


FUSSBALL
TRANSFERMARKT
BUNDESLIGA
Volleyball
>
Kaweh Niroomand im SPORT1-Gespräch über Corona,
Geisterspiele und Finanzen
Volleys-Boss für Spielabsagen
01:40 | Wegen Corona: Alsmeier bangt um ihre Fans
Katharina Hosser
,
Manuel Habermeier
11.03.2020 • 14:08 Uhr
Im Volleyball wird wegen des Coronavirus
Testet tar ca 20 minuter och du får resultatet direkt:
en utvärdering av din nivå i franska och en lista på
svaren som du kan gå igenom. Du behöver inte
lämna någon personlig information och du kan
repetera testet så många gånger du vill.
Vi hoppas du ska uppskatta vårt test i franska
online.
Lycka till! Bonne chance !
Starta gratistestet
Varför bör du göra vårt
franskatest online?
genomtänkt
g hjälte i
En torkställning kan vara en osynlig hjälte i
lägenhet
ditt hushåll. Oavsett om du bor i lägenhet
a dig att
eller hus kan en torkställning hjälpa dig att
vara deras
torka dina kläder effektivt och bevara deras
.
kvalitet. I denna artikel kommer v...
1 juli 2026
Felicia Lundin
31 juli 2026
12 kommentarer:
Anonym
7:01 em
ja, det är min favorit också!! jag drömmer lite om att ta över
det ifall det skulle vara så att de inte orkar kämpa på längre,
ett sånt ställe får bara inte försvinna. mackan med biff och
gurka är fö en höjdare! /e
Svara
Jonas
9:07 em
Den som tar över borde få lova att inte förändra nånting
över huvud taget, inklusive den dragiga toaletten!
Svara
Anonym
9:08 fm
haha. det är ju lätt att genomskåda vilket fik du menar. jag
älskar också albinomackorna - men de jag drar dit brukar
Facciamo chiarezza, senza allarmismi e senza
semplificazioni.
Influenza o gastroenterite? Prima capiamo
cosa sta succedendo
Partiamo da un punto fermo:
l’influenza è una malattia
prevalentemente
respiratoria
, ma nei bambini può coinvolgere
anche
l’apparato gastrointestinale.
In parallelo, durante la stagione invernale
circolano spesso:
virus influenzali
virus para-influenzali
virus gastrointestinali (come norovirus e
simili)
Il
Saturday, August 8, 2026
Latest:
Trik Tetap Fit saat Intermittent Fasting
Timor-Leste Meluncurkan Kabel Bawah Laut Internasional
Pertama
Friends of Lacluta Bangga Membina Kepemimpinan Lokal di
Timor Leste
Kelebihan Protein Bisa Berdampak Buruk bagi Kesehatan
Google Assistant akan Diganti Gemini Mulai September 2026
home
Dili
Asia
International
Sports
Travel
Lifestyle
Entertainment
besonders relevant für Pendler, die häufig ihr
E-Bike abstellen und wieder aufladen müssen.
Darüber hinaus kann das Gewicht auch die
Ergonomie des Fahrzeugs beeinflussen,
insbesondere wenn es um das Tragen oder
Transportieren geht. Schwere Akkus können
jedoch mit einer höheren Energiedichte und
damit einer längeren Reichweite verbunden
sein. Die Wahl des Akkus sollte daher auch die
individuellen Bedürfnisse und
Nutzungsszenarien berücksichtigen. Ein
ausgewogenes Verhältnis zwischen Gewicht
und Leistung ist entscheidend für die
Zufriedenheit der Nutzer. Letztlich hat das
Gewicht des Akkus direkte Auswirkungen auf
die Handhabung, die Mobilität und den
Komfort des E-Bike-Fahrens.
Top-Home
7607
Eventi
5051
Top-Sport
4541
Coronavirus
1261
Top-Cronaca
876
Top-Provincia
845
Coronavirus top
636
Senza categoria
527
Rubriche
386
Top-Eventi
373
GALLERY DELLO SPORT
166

========================================

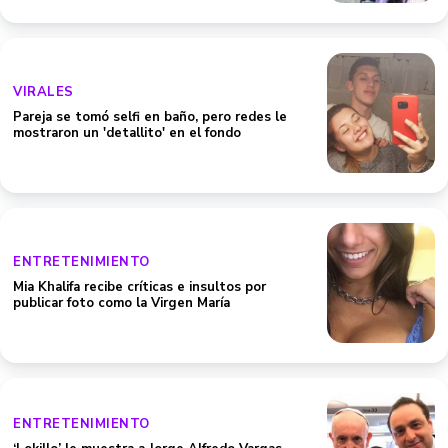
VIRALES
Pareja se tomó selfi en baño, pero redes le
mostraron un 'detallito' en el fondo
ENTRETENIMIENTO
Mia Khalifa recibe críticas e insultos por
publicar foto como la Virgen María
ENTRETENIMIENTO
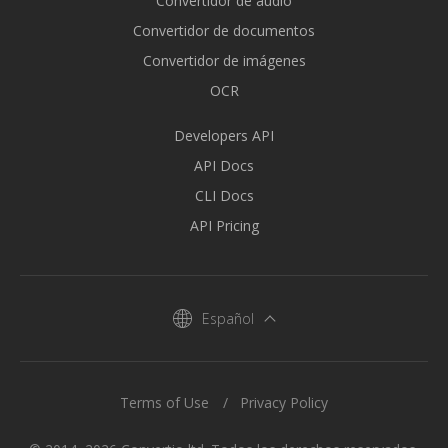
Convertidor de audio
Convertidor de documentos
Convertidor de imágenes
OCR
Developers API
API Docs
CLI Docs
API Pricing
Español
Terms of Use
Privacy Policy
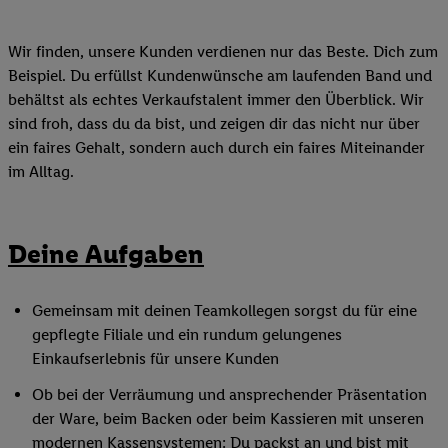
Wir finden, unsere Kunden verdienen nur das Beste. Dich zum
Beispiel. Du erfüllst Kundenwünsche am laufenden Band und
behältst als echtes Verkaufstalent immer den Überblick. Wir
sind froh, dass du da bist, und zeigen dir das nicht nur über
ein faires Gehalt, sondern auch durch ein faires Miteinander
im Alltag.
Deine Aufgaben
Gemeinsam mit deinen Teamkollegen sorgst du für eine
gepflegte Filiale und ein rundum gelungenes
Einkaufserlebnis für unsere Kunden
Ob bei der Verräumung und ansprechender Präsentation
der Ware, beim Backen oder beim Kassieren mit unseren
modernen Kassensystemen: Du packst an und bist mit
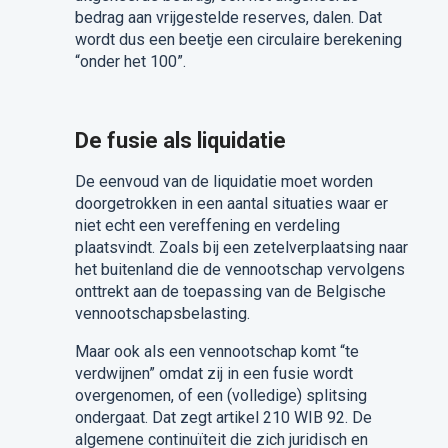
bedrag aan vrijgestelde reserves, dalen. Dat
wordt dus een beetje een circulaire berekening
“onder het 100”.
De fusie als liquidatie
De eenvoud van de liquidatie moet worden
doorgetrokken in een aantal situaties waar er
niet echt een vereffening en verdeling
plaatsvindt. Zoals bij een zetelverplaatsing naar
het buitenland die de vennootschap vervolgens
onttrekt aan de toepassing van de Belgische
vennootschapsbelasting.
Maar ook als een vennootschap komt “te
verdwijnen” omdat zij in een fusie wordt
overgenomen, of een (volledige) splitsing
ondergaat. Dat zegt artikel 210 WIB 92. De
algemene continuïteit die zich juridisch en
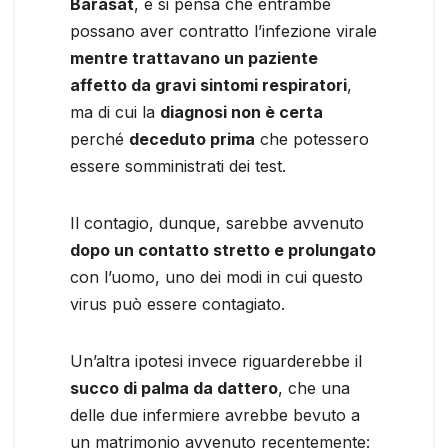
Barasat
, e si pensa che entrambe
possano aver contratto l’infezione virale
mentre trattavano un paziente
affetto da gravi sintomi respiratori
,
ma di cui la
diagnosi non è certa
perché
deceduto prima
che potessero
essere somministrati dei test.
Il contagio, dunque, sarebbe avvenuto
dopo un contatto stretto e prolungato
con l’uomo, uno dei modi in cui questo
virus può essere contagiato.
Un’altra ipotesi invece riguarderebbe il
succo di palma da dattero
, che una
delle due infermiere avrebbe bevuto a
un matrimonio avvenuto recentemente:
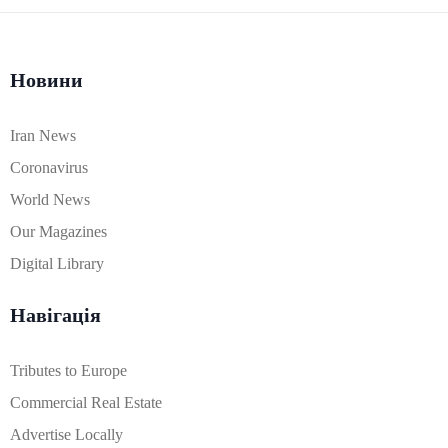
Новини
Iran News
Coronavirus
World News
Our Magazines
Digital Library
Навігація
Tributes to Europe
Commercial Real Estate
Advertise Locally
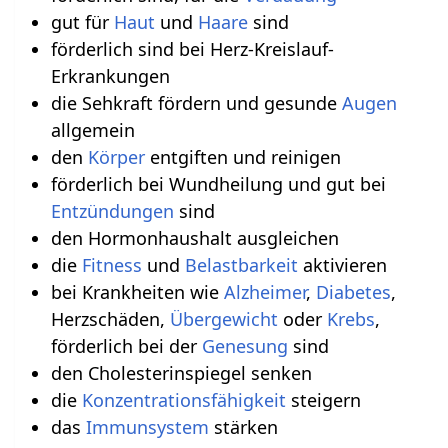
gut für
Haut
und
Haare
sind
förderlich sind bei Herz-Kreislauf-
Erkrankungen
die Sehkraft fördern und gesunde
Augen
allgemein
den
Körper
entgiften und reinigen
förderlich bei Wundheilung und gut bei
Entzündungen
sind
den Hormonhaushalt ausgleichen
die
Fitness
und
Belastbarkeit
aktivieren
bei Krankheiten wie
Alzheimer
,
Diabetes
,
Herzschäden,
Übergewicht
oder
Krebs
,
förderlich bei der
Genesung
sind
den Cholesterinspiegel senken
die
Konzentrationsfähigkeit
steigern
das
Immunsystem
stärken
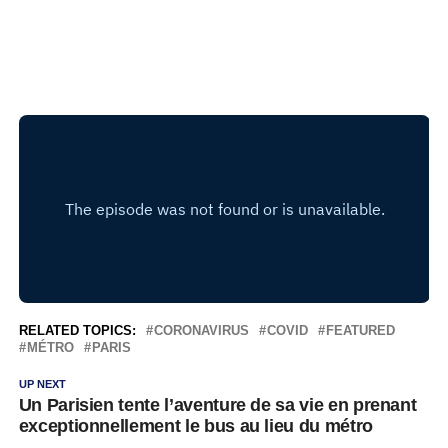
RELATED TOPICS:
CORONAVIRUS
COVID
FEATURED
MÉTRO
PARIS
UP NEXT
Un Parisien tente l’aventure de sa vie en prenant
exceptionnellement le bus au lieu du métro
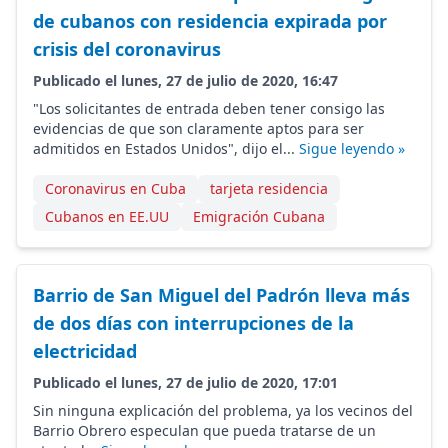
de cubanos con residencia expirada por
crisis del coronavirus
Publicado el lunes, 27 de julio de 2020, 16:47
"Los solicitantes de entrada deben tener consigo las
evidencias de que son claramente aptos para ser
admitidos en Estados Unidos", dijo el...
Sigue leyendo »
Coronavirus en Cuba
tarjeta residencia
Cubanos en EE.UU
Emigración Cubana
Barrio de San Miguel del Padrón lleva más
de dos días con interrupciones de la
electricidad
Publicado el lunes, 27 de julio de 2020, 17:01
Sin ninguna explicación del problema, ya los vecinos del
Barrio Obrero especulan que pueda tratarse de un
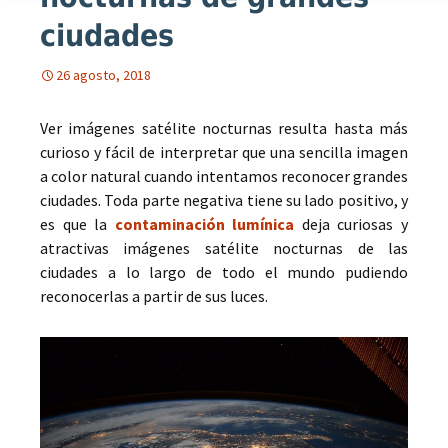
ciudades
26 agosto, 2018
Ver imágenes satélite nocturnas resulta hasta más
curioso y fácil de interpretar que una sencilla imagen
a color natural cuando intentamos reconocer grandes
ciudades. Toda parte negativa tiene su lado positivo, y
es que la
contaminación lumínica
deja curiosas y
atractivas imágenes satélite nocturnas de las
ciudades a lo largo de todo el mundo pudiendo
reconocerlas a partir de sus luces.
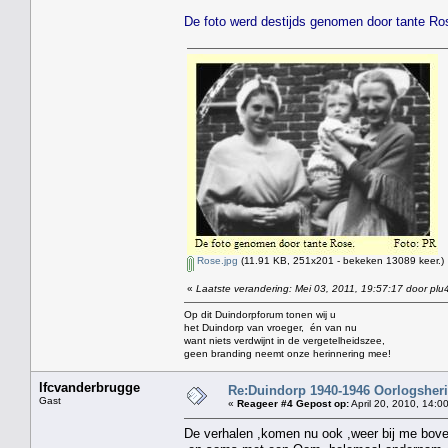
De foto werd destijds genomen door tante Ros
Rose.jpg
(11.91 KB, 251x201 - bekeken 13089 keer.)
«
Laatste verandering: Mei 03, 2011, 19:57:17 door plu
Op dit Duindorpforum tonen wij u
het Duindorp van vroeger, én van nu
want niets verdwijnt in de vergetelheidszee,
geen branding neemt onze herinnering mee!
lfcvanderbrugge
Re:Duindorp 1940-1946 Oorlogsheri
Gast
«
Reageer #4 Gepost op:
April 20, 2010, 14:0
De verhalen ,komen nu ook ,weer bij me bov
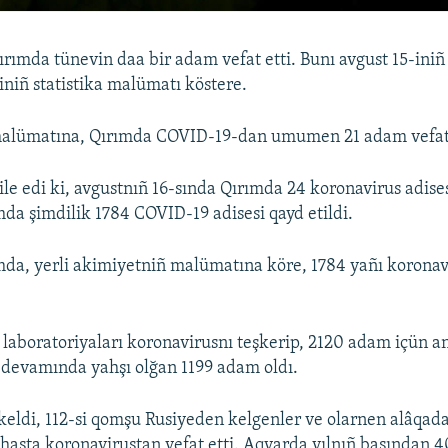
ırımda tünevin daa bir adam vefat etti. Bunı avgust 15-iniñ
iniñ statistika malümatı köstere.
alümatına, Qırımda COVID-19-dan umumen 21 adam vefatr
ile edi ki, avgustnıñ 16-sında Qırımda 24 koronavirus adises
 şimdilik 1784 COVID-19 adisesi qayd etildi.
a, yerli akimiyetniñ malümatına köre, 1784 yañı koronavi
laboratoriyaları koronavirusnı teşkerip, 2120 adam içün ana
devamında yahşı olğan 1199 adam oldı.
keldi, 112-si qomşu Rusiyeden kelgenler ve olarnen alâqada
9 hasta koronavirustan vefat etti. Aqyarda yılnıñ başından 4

========================================

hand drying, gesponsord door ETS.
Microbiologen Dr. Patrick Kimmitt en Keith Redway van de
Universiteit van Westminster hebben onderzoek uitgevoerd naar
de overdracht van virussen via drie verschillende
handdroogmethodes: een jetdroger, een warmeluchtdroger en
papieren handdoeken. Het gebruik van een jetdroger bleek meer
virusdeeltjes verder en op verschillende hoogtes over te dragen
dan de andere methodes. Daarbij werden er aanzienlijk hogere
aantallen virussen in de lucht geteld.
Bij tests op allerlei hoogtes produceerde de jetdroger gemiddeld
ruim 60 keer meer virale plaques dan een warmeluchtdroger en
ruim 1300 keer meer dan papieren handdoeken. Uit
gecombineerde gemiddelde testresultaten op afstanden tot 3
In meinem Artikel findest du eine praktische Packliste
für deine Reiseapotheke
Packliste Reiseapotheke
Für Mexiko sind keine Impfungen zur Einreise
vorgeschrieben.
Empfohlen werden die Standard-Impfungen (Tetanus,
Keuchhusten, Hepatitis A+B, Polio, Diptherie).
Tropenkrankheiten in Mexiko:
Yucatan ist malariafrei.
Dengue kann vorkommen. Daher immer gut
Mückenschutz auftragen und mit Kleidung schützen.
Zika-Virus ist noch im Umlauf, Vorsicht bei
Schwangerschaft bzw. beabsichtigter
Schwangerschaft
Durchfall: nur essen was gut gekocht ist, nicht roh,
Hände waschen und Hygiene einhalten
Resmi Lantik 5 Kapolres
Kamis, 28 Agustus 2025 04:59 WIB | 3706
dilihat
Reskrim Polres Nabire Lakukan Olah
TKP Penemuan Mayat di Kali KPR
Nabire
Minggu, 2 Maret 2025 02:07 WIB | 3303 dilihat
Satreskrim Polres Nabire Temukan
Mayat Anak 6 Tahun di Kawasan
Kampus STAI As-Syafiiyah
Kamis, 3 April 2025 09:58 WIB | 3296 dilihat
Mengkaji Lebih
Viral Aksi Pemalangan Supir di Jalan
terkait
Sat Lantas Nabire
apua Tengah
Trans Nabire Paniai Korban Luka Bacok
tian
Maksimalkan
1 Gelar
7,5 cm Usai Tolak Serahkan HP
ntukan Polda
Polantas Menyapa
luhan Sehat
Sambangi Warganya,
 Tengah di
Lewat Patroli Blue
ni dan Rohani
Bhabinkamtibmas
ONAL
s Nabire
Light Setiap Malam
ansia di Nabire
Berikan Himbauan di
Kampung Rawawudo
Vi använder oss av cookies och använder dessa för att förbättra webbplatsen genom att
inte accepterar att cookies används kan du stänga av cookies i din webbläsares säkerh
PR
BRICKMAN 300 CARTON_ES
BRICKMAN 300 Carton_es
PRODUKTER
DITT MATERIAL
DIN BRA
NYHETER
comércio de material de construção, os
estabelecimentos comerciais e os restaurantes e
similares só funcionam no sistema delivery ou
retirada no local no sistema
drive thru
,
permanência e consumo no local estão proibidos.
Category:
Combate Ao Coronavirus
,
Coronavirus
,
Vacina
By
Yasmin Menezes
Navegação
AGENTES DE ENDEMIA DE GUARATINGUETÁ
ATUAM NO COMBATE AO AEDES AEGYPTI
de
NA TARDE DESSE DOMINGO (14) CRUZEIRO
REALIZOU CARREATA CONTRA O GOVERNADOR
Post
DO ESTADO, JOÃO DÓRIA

========================================

## WORK INSTRUCTIONS
Filter the records for lines containing the word "dilihat" and copy each one.

## ANSWER BOX
dilihat
Minggu, 2 Maret 2025 02:07 WIB | 3303 dilihat
Kamis, 3 April 2025 09:58 WIB | 3296 dilihat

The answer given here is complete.